- TASK DESCRIPTION -
Summarize the Aetherium.ai project description below in two sentences.
━━━ READING TEXT ━━━
Aetherium.ai is a project that allows users to interact with text, images, audio, and PDFs through a chat interface powered by various AI models. It provides a convenient way to leverage AI functionalities for different data types.

Features

  • Quantized Model Integration: This app utilizes "quantized models" designed for efficient operation on regular hardware. These models offer similar performance to their larger counterparts while requiring less computational power. Quantized Models from TheBloke: https://huggingface.co/TheBloke

  • Audio Chatting with Whisper AI: Aetherium.ai integrates Whisper AI for robust audio transcription, enabling seamless audio messaging and natural conversation flow through voice input. Whisper models: https://huggingface.co/collections/openai/whisper-release-6501bba2cf999715fd953013

  • Image Chatting with LLaVA: LLaVA, a fine-tuned LLaMA model, is integrated for image processing. It utilizes CLIP models to generate image embeddings, allowing the app to understand and respond to visual content, making image-based chat interactions more engaging. llama-cpp-python repo for Llava loading: https://github.com/abetlen/llama-cpp-python

  • PDF Chatting with Chroma DB: For professional and academic users, Aetherium.ai leverages Chroma DB, a vector database, enabling efficient interaction with local PDFs. Users can directly engage with their PDF content, extracting insights, summaries, and conversing with the text within the documents. Chroma website: https://docs.trychroma.com/

Getting Started

To set up Local Multimodal AI Chat, clone the repository and follow these steps:

Note: These instructions assume you already have Python and pip installed.

  1. Download Models (GGUF Format):

    • Choose the models you want to use from Hugging Face (https://huggingface.co/), ensuring compatibility with the project and availability in GGUF format.
━━━ INPUT DATA ━━━
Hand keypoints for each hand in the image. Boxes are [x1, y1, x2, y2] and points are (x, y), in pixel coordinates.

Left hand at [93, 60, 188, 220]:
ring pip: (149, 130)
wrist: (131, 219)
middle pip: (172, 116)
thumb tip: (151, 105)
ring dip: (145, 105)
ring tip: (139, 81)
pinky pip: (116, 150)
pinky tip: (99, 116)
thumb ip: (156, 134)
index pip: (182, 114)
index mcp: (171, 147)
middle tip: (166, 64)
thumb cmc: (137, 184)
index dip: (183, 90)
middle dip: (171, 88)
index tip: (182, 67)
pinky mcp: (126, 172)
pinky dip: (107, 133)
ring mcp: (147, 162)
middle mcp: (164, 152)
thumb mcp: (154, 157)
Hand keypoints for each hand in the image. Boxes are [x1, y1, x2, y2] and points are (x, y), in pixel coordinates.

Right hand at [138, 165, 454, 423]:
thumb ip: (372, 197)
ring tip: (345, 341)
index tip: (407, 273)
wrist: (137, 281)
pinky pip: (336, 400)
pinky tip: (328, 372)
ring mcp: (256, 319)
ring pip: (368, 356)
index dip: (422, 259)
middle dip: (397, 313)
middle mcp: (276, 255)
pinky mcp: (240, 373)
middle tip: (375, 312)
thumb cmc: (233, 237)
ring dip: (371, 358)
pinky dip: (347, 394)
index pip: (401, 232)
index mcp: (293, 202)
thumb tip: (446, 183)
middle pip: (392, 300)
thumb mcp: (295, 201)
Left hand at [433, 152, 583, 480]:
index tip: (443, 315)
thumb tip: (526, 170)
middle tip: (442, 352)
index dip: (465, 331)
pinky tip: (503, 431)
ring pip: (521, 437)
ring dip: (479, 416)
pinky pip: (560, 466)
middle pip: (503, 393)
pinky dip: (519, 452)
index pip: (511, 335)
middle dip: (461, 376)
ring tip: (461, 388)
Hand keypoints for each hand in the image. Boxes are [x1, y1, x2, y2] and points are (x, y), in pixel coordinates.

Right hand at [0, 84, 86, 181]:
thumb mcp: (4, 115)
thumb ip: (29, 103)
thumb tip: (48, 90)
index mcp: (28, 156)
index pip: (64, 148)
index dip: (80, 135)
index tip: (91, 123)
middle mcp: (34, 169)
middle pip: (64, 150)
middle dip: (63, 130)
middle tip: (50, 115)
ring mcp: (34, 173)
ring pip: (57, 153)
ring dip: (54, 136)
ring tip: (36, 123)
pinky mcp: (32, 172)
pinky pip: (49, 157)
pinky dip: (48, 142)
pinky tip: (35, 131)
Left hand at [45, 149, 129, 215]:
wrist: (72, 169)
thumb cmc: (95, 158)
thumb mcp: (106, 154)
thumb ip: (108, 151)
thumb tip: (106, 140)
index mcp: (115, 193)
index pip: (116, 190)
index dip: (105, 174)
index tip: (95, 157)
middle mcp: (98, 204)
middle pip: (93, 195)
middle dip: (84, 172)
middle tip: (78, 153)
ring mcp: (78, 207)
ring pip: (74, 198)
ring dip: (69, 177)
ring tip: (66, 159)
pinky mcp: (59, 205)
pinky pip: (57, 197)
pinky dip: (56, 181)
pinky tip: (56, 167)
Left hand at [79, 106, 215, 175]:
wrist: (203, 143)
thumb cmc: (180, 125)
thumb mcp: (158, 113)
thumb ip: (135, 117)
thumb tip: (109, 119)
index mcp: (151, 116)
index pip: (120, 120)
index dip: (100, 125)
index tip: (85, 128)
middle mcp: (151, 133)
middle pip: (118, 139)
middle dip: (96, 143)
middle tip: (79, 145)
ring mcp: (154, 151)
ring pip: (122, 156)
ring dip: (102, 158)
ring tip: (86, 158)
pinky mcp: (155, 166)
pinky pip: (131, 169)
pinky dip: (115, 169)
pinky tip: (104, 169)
━━━
- TASK RESULT -
Aetherium.ai lets users interact with text, images, audio, and PDFs through a chat interface powered by AI models, using quantized models for efficient operation on regular hardware, Whisper AI for audio transcription, LLaVA for image processing, and Chroma DB for interaction with local PDFs. To set it up, users clone the repository and download compatible models in GGUF format from Hugging Face, with Python and pip assumed to be installed already.